Excerpted text:
-=-=-=-=-
Download the 3-Syllable Chunk-by-Chunk List Download the 3-Syllable Read/Chunk/Spell List

Want more word lists constructed from a children's dictionary? See Comprehensive Word Lists

Interested in the phonics workbook that uses these word lists? See the OnTrack Reading Advanced Code Phonics Workbook

The two lists of three-syllable words at the top are used in the OnTrack Reading Multisyllable Method. The first list contains 55 words on four pages separated into chunks according to the method's Main Rule and Three Exceptions. The second list contains 90 words on two pages presented as normally appearing words (called the read/chunk/spell list.)

Note to New Arrivals: The rest of this page consists of instructions for using the word lists for those using the free OnTrack Reading multisyllable program. Use the index on the sidebar to access the entire program if you found this page using a search engine and want to learn more.

Using the List of Chunked Words

Again, all of the 3-syllable words are chunked according to the application of the Main Rule and the Three Exceptions. As was the case before, direct your child to try the First Vowel Sounds on the first attempt at reading the word unless he already knows the word and reads it accurately.

Remember, you should have completed all of the 2-Syllable Chunk-by-Chunk word list before starting this one, but you can still be working on the remaining 2-Syllable Read/Chunk/Spell word list.

When your child moves to the three-syllable level, don’t be surprised if he regresses in strategy and starts guessing again, as well as putting extra sounds into the word or leaving some sounds out. Just as two syllables were more challenging than one, so three is more challenging than two and a lot of the old habits resurface along with the stress produced by the increased challenge.

Incidentally, the three-syllable words are not as hard in some respects as the two-syllable words were because they are more familiar words to younger children. This was intentional, and is designed to give your child a growing sense of competence as he moves to longer words.

As with the two-syllable word lists, the words are presented in order of increasing difficulty. As you move through the lists, your child will encounter more and more words where he has to try a second, or even a third, option before he recognizes the word.

Pay particular attention to the chunked words te-le-phone and e-le-phant. Breaking off the /l/ sound from the /e/ sound preceding it is a bit tricky for many children, but after a few attempts your child will be able to do it.

Time to Learn the Spellings of the /sh/ Sound

The OnTrack Reading Phonics Program does not follow the practice advocated in some curricula of teaching the various endings such as tion and cious as units. It’s inconsistent to spend so much time training a child to concentrate on the spellings of each sound in a word or chunk and then suddenly switch to having him memorize units consisting of several sounds.

Instead, the various spellings of the /sh/ sound are taught. Those spellings are sh in ship and dish, ch in chef, ti in nation, ci in special, si in mansion and ssi in mission.

You should point out that the last four spellings of /sh/ all have the letter i in common, so your child sees that pattern, and that when /sh/ is not at the beginning or end of a word, one of those spellings is almost always used, and that the spelling sh is usually used only at the beginning or end of a word.
-=-=-=-=-
Dataset rows:
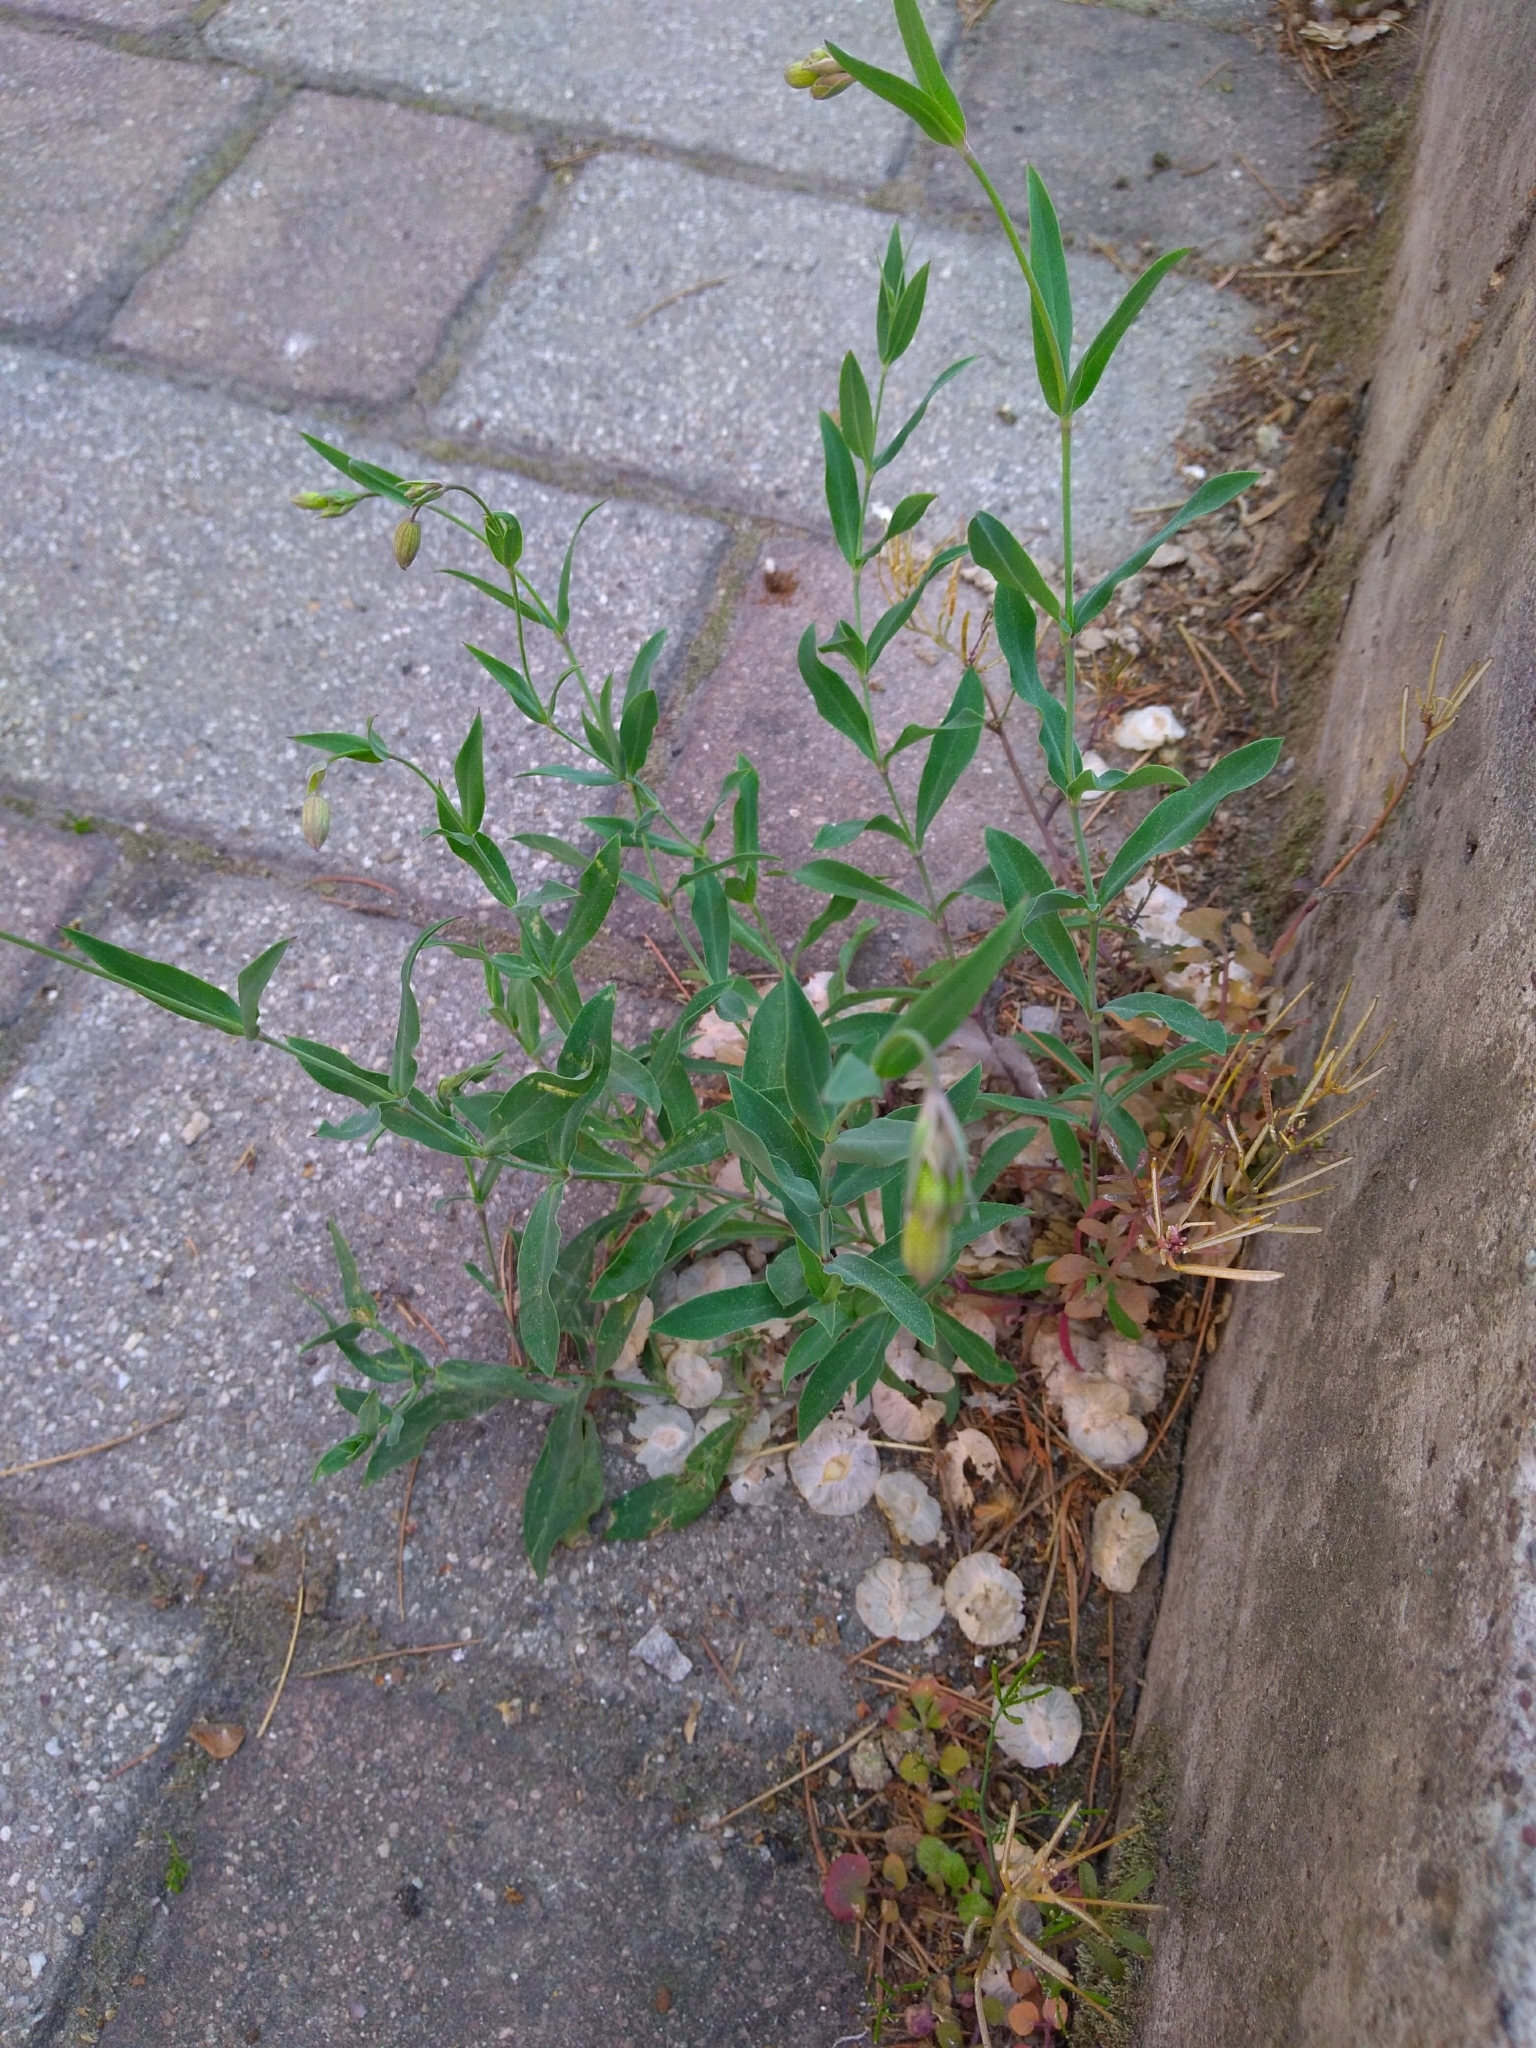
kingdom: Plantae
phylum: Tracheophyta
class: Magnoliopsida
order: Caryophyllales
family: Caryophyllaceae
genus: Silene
-=-=-=-=-
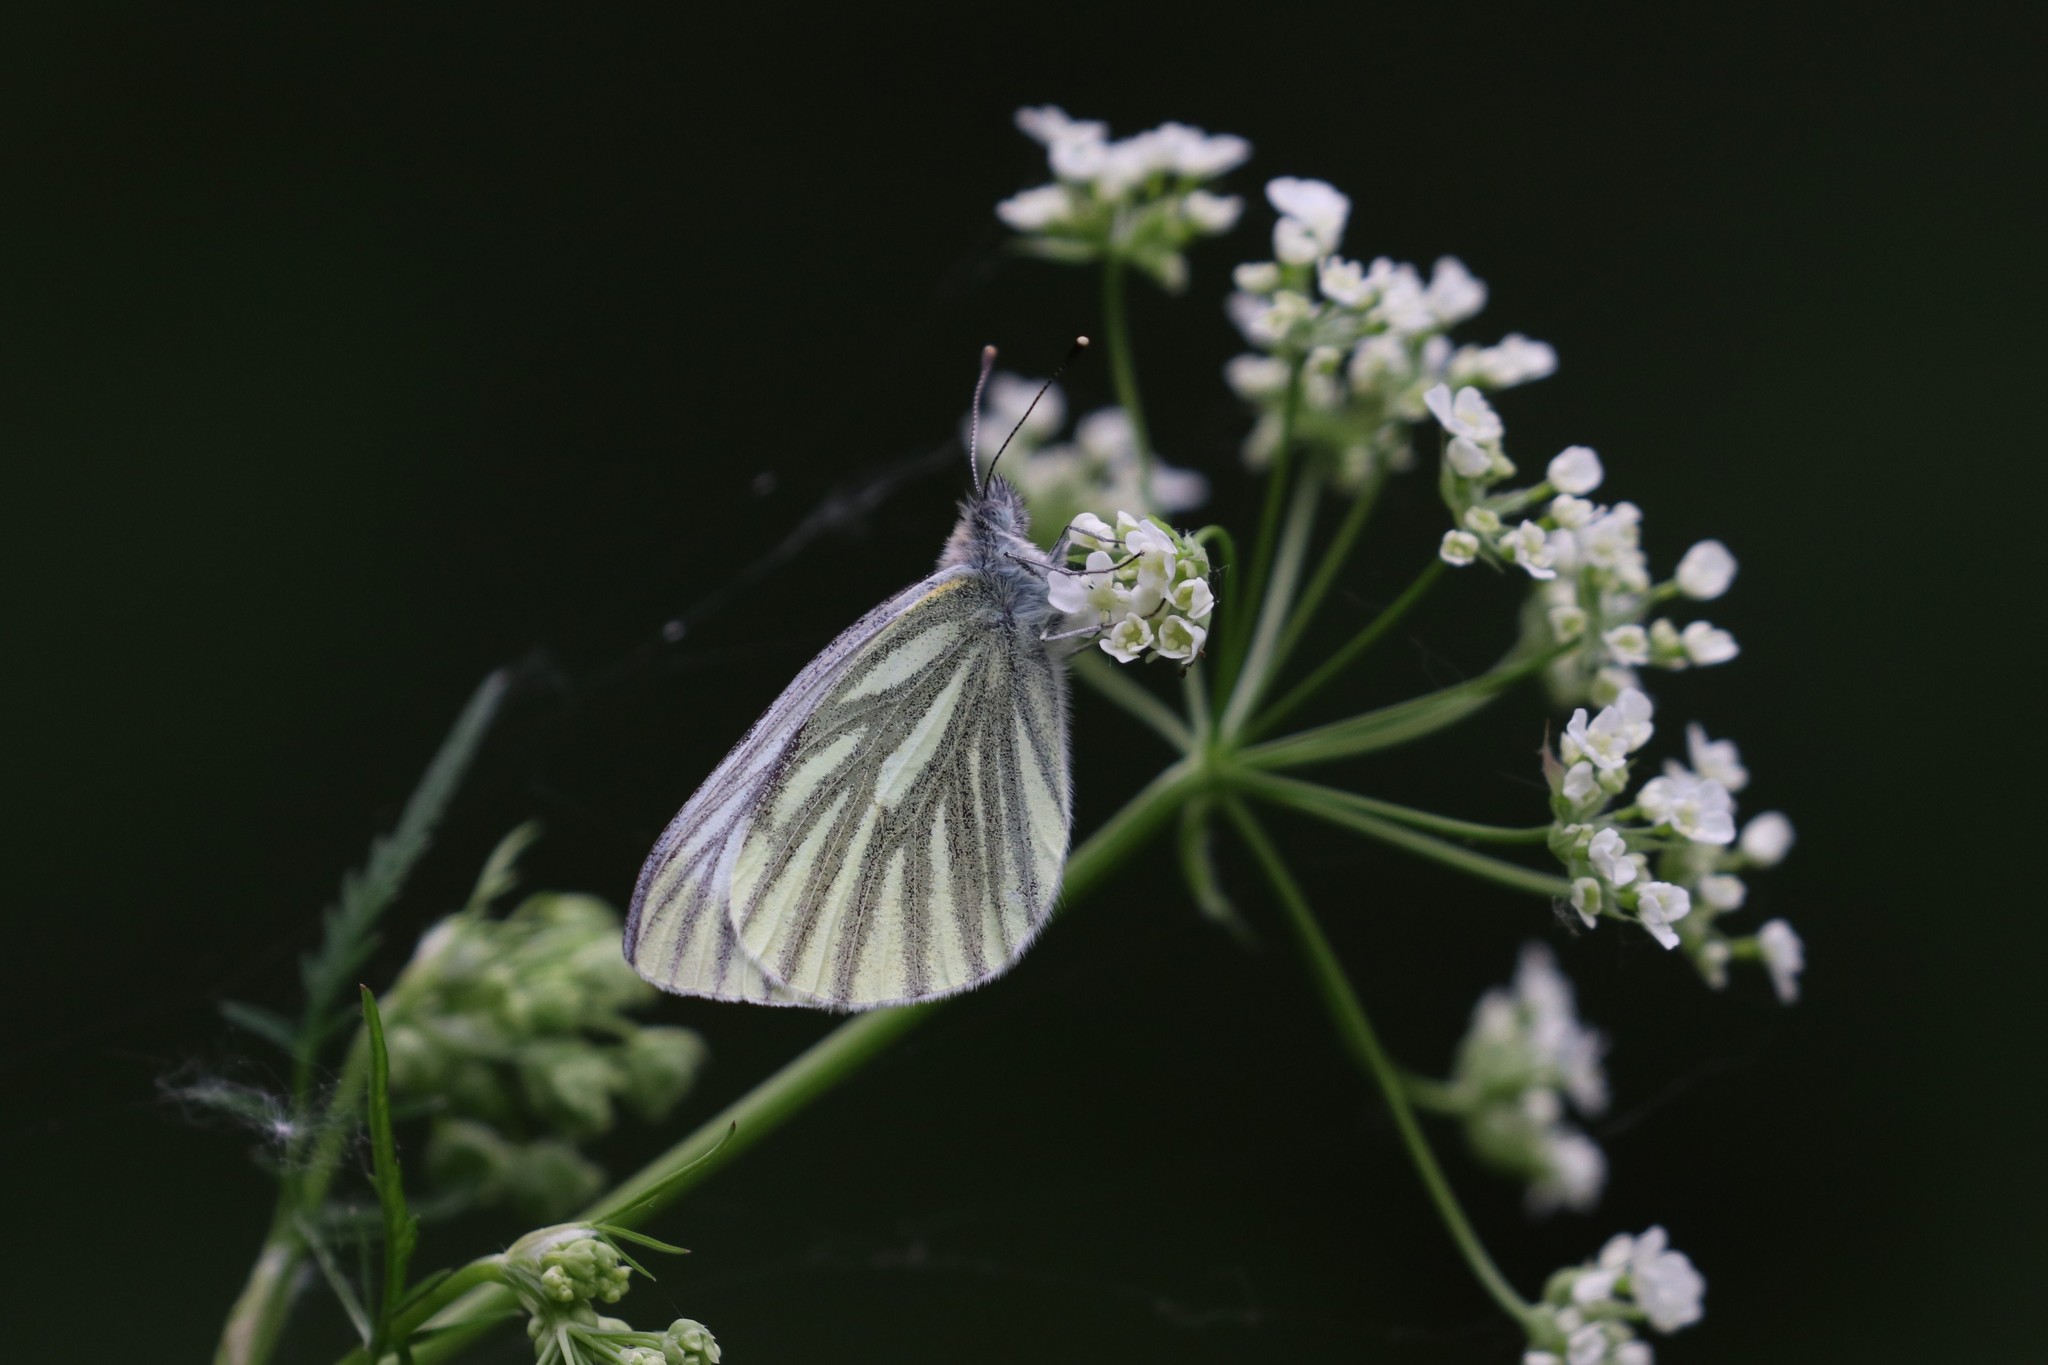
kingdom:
-=-=-=-=-
Task instructions: Quote the passage of the phonics text that begins with the words "Again, all of" and ends with "the increased challenge.". The lines above aren't needed here.

Exercise output:
Again, all of the 3-syllable words are chunked according to the application of the Main Rule and the Three Exceptions. As was the case before, direct your child to try the First Vowel Sounds on the first attempt at reading the word unless he already knows the word and reads it accurately.

Remember, you should have completed all of the 2-Syllable Chunk-by-Chunk word list before starting this one, but you can still be working on the remaining 2-Syllable Read/Chunk/Spell word list.

When your child moves to the three-syllable level, don’t be surprised if he regresses in strategy and starts guessing again, as well as putting extra sounds into the word or leaving some sounds out. Just as two syllables were more challenging than one, so three is more challenging than two and a lot of the old habits resurface along with the stress produced by the increased challenge.